Bill did not fly again and was sent back to Australia where he received his discharge from the RAAF on 1st August 1946. With his survival and adventurous life behind him Bill felt extremely lucky to escape from his burning aircraft, but was quite excited to be now a member of the famous Caterpillar Club that entitles him to wear the prestigious badge as he certainly earned it.

After his discharge in 1946, Bill decided to go back to his university studies, but after his harrowing experiences over Germany, possibly found it hard to get back to full-time study. Finding this not to his liking Bill decided to reinvent himself in to the motor industry and found employment in the technical side. where he was later admitted to membership of the Institution of Aeronautical and Automotive Engineers.

In 1947, Bill met a former W.R.A.A.F member Peggy Miles of Brookvale, Sydney and moved back to the Darling Downs residing in Toowoomba where he opened a business of his own as an insurance loss assessor, and operated it under his own name until ill health, apparently war related, which eventually took his life at the relatively young age of 48 on 12th August 1963. He now lies at rest in the Toowoomba General cemetery.

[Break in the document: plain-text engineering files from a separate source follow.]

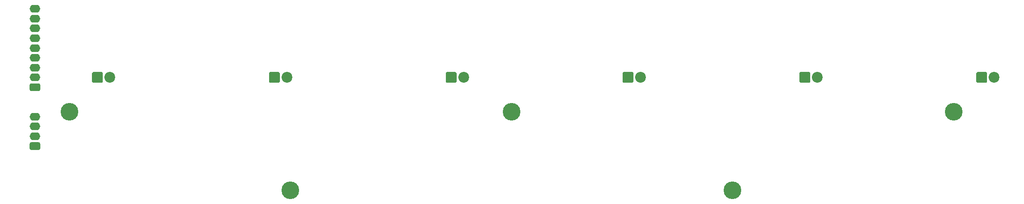
<source format=gbr>
G04 #@! TF.GenerationSoftware,KiCad,Pcbnew,(5.1.7)-1*
G04 #@! TF.CreationDate,2021-03-22T01:50:53-04:00*
G04 #@! TF.ProjectId,Circuit-AirSensor-Right,43697263-7569-4742-9d41-697253656e73,rev?*
G04 #@! TF.SameCoordinates,Original*
G04 #@! TF.FileFunction,Soldermask,Bot*
G04 #@! TF.FilePolarity,Negative*
%FSLAX46Y46*%
G04 Gerber Fmt 4.6, Leading zero omitted, Abs format (unit mm)*
G04 Created by KiCad (PCBNEW (5.1.7)-1) date 2021-03-22 01:50:53*
%MOMM*%
%LPD*%
G01*
G04 APERTURE LIST*
%ADD10O,2.150000X1.600000*%
%ADD11C,3.600000*%
%ADD12C,2.200000*%
G04 APERTURE END LIST*
D10*
X56000000Y-113000000D03*
X56000000Y-115000000D03*
X56000000Y-117000000D03*
G36*
G01*
X56741668Y-119800000D02*
X55258332Y-119800000D01*
G75*
G02*
X54925000Y-119466668I0J333332D01*
G01*
X54925000Y-118533332D01*
G75*
G02*
X55258332Y-118200000I333332J0D01*
G01*
X56741668Y-118200000D01*
G75*
G02*
X57075000Y-118533332I0J-333332D01*
G01*
X57075000Y-119466668D01*
G75*
G02*
X56741668Y-119800000I-333332J0D01*
G01*
G37*
D11*
X198000000Y-128000000D03*
X108000000Y-128000000D03*
X243000000Y-112000000D03*
D12*
X179270000Y-105000000D03*
G36*
G01*
X175630000Y-105900000D02*
X175630000Y-104100000D01*
G75*
G02*
X175830000Y-103900000I200000J0D01*
G01*
X177630000Y-103900000D01*
G75*
G02*
X177830000Y-104100000I0J-200000D01*
G01*
X177830000Y-105900000D01*
G75*
G02*
X177630000Y-106100000I-200000J0D01*
G01*
X175830000Y-106100000D01*
G75*
G02*
X175630000Y-105900000I0J200000D01*
G01*
G37*
X251270000Y-105000000D03*
G36*
G01*
X247630000Y-105900000D02*
X247630000Y-104100000D01*
G75*
G02*
X247830000Y-103900000I200000J0D01*
G01*
X249630000Y-103900000D01*
G75*
G02*
X249830000Y-104100000I0J-200000D01*
G01*
X249830000Y-105900000D01*
G75*
G02*
X249630000Y-106100000I-200000J0D01*
G01*
X247830000Y-106100000D01*
G75*
G02*
X247630000Y-105900000I0J200000D01*
G01*
G37*
X215270000Y-105000000D03*
G36*
G01*
X211630000Y-105900000D02*
X211630000Y-104100000D01*
G75*
G02*
X211830000Y-103900000I200000J0D01*
G01*
X213630000Y-103900000D01*
G75*
G02*
X213830000Y-104100000I0J-200000D01*
G01*
X213830000Y-105900000D01*
G75*
G02*
X213630000Y-106100000I-200000J0D01*
G01*
X211830000Y-106100000D01*
G75*
G02*
X211630000Y-105900000I0J200000D01*
G01*
G37*
X143270000Y-105000000D03*
G36*
G01*
X139630000Y-105900000D02*
X139630000Y-104100000D01*
G75*
G02*
X139830000Y-103900000I200000J0D01*
G01*
X141630000Y-103900000D01*
G75*
G02*
X141830000Y-104100000I0J-200000D01*
G01*
X141830000Y-105900000D01*
G75*
G02*
X141630000Y-106100000I-200000J0D01*
G01*
X139830000Y-106100000D01*
G75*
G02*
X139630000Y-105900000I0J200000D01*
G01*
G37*
X107270000Y-105000000D03*
G36*
G01*
X103630000Y-105900000D02*
X103630000Y-104100000D01*
G75*
G02*
X103830000Y-103900000I200000J0D01*
G01*
X105630000Y-103900000D01*
G75*
G02*
X105830000Y-104100000I0J-200000D01*
G01*
X105830000Y-105900000D01*
G75*
G02*
X105630000Y-106100000I-200000J0D01*
G01*
X103830000Y-106100000D01*
G75*
G02*
X103630000Y-105900000I0J200000D01*
G01*
G37*
X71270000Y-105000000D03*
G36*
G01*
X67630000Y-105900000D02*
X67630000Y-104100000D01*
G75*
G02*
X67830000Y-103900000I200000J0D01*
G01*
X69630000Y-103900000D01*
G75*
G02*
X69830000Y-104100000I0J-200000D01*
G01*
X69830000Y-105900000D01*
G75*
G02*
X69630000Y-106100000I-200000J0D01*
G01*
X67830000Y-106100000D01*
G75*
G02*
X67630000Y-105900000I0J200000D01*
G01*
G37*
D10*
X56000000Y-91000000D03*
X56000000Y-93000000D03*
X56000000Y-95000000D03*
X56000000Y-97000000D03*
X56000000Y-99000000D03*
X56000000Y-101000000D03*
X56000000Y-103000000D03*
X56000000Y-105000000D03*
G36*
G01*
X56741668Y-107800000D02*
X55258332Y-107800000D01*
G75*
G02*
X54925000Y-107466668I0J333332D01*
G01*
X54925000Y-106533332D01*
G75*
G02*
X55258332Y-106200000I333332J0D01*
G01*
X56741668Y-106200000D01*
G75*
G02*
X57075000Y-106533332I0J-333332D01*
G01*
X57075000Y-107466668D01*
G75*
G02*
X56741668Y-107800000I-333332J0D01*
G01*
G37*
D11*
X153000000Y-112000000D03*
X63000000Y-112000000D03*
M02*

</source>
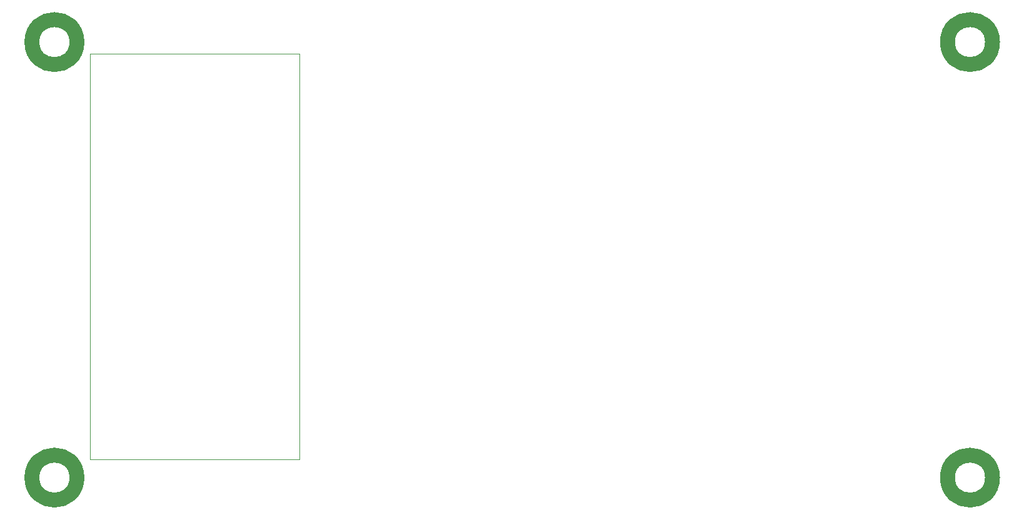
<source format=gbr>
%TF.GenerationSoftware,KiCad,Pcbnew,6.0.4-6f826c9f35~116~ubuntu20.04.1*%
%TF.CreationDate,2022-11-05T12:05:42+01:00*%
%TF.ProjectId,OST,4f53542e-6b69-4636-9164-5f7063625858,rev?*%
%TF.SameCoordinates,Original*%
%TF.FileFunction,Other,User*%
%FSLAX46Y46*%
G04 Gerber Fmt 4.6, Leading zero omitted, Abs format (unit mm)*
G04 Created by KiCad (PCBNEW 6.0.4-6f826c9f35~116~ubuntu20.04.1) date 2022-11-05 12:05:42*
%MOMM*%
%LPD*%
G01*
G04 APERTURE LIST*
%ADD10C,2.032000*%
%ADD11C,0.050000*%
G04 APERTURE END LIST*
D10*
%TO.C,H1*%
X213549100Y-134503600D02*
G75*
G03*
X213549100Y-134503600I-3048000J0D01*
G01*
%TO.C,H2*%
X213549100Y-75503600D02*
G75*
G03*
X213549100Y-75503600I-3048000J0D01*
G01*
%TO.C,H3*%
X89549100Y-134503600D02*
G75*
G03*
X89549100Y-134503600I-3048000J0D01*
G01*
%TO.C,H4*%
X89549100Y-75503600D02*
G75*
G03*
X89549100Y-75503600I-3048000J0D01*
G01*
D11*
%TO.C,MCU0*%
X91301100Y-132003600D02*
X91301100Y-77103600D01*
X119701100Y-132003600D02*
X91301100Y-132003600D01*
X119701100Y-77103600D02*
X119701100Y-132003600D01*
X91301100Y-77103600D02*
X119701100Y-77103600D01*
%TD*%
M02*

</source>
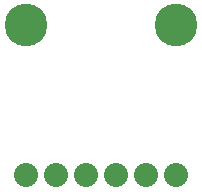
<source format=gbr>
G04 EAGLE Gerber RS-274X export*
G75*
%MOMM*%
%FSLAX34Y34*%
%LPD*%
%INSoldermask Bottom*%
%IPPOS*%
%AMOC8*
5,1,8,0,0,1.08239X$1,22.5*%
G01*
%ADD10C,3.617600*%
%ADD11C,2.032000*%


D10*
X25400Y152400D03*
X152400Y152400D03*
D11*
X25400Y25400D03*
X50800Y25400D03*
X76200Y25400D03*
X101600Y25400D03*
X127000Y25400D03*
X152400Y25400D03*
M02*

</source>
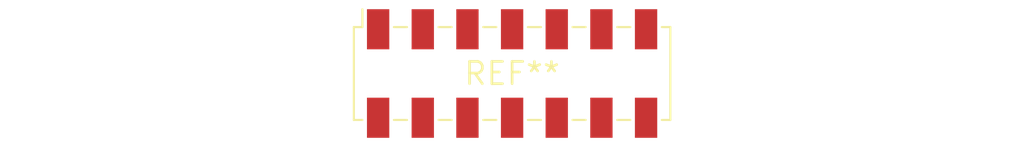
<source format=kicad_pcb>
(kicad_pcb (version 20240108) (generator pcbnew)

  (general
    (thickness 1.6)
  )

  (paper "A4")
  (layers
    (0 "F.Cu" signal)
    (31 "B.Cu" signal)
    (32 "B.Adhes" user "B.Adhesive")
    (33 "F.Adhes" user "F.Adhesive")
    (34 "B.Paste" user)
    (35 "F.Paste" user)
    (36 "B.SilkS" user "B.Silkscreen")
    (37 "F.SilkS" user "F.Silkscreen")
    (38 "B.Mask" user)
    (39 "F.Mask" user)
    (40 "Dwgs.User" user "User.Drawings")
    (41 "Cmts.User" user "User.Comments")
    (42 "Eco1.User" user "User.Eco1")
    (43 "Eco2.User" user "User.Eco2")
    (44 "Edge.Cuts" user)
    (45 "Margin" user)
    (46 "B.CrtYd" user "B.Courtyard")
    (47 "F.CrtYd" user "F.Courtyard")
    (48 "B.Fab" user)
    (49 "F.Fab" user)
    (50 "User.1" user)
    (51 "User.2" user)
    (52 "User.3" user)
    (53 "User.4" user)
    (54 "User.5" user)
    (55 "User.6" user)
    (56 "User.7" user)
    (57 "User.8" user)
    (58 "User.9" user)
  )

  (setup
    (pad_to_mask_clearance 0)
    (pcbplotparams
      (layerselection 0x00010fc_ffffffff)
      (plot_on_all_layers_selection 0x0000000_00000000)
      (disableapertmacros false)
      (usegerberextensions false)
      (usegerberattributes false)
      (usegerberadvancedattributes false)
      (creategerberjobfile false)
      (dashed_line_dash_ratio 12.000000)
      (dashed_line_gap_ratio 3.000000)
      (svgprecision 4)
      (plotframeref false)
      (viasonmask false)
      (mode 1)
      (useauxorigin false)
      (hpglpennumber 1)
      (hpglpenspeed 20)
      (hpglpendiameter 15.000000)
      (dxfpolygonmode false)
      (dxfimperialunits false)
      (dxfusepcbnewfont false)
      (psnegative false)
      (psa4output false)
      (plotreference false)
      (plotvalue false)
      (plotinvisibletext false)
      (sketchpadsonfab false)
      (subtractmaskfromsilk false)
      (outputformat 1)
      (mirror false)
      (drillshape 1)
      (scaleselection 1)
      (outputdirectory "")
    )
  )

  (net 0 "")

  (footprint "Samtec_HLE-107-02-xxx-DV-A_2x07_P2.54mm_Horizontal" (layer "F.Cu") (at 0 0))

)

</source>
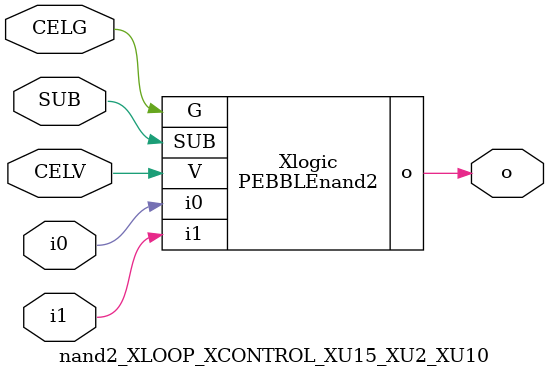
<source format=v>



module PEBBLEnand2 ( o, G, SUB, V, i0, i1 );

  input i0;
  input V;
  input i1;
  input G;
  output o;
  input SUB;
endmodule

//Celera Confidential Do Not Copy nand2_XLOOP_XCONTROL_XU15_XU2_XU10
//Celera Confidential Symbol Generator
//5V NAND2
module nand2_XLOOP_XCONTROL_XU15_XU2_XU10 (CELV,CELG,i0,i1,o,SUB);
input CELV;
input CELG;
input i0;
input i1;
input SUB;
output o;

//Celera Confidential Do Not Copy nand2
PEBBLEnand2 Xlogic(
.V (CELV),
.i0 (i0),
.i1 (i1),
.o (o),
.SUB (SUB),
.G (CELG)
);
//,diesize,PEBBLEnand2

//Celera Confidential Do Not Copy Module End
//Celera Schematic Generator
endmodule

</source>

A brave heart finally at rest.

Men like William Kenneth Campbell are born to make an impact in the society in which they live and Bill certainly did. He survived a war in which 124,000 aircrew members in Bomber Command took part, with 57,205 dead (46%). Each mission must have been psychologically devastating and Bill went above and beyond his calling, by volunteering for a second tour of duty. That is what separates men from their peers when faced with such hazards. Flight Lieutenant William Campbell, I am sure readers of this story salute you for a short life well lived.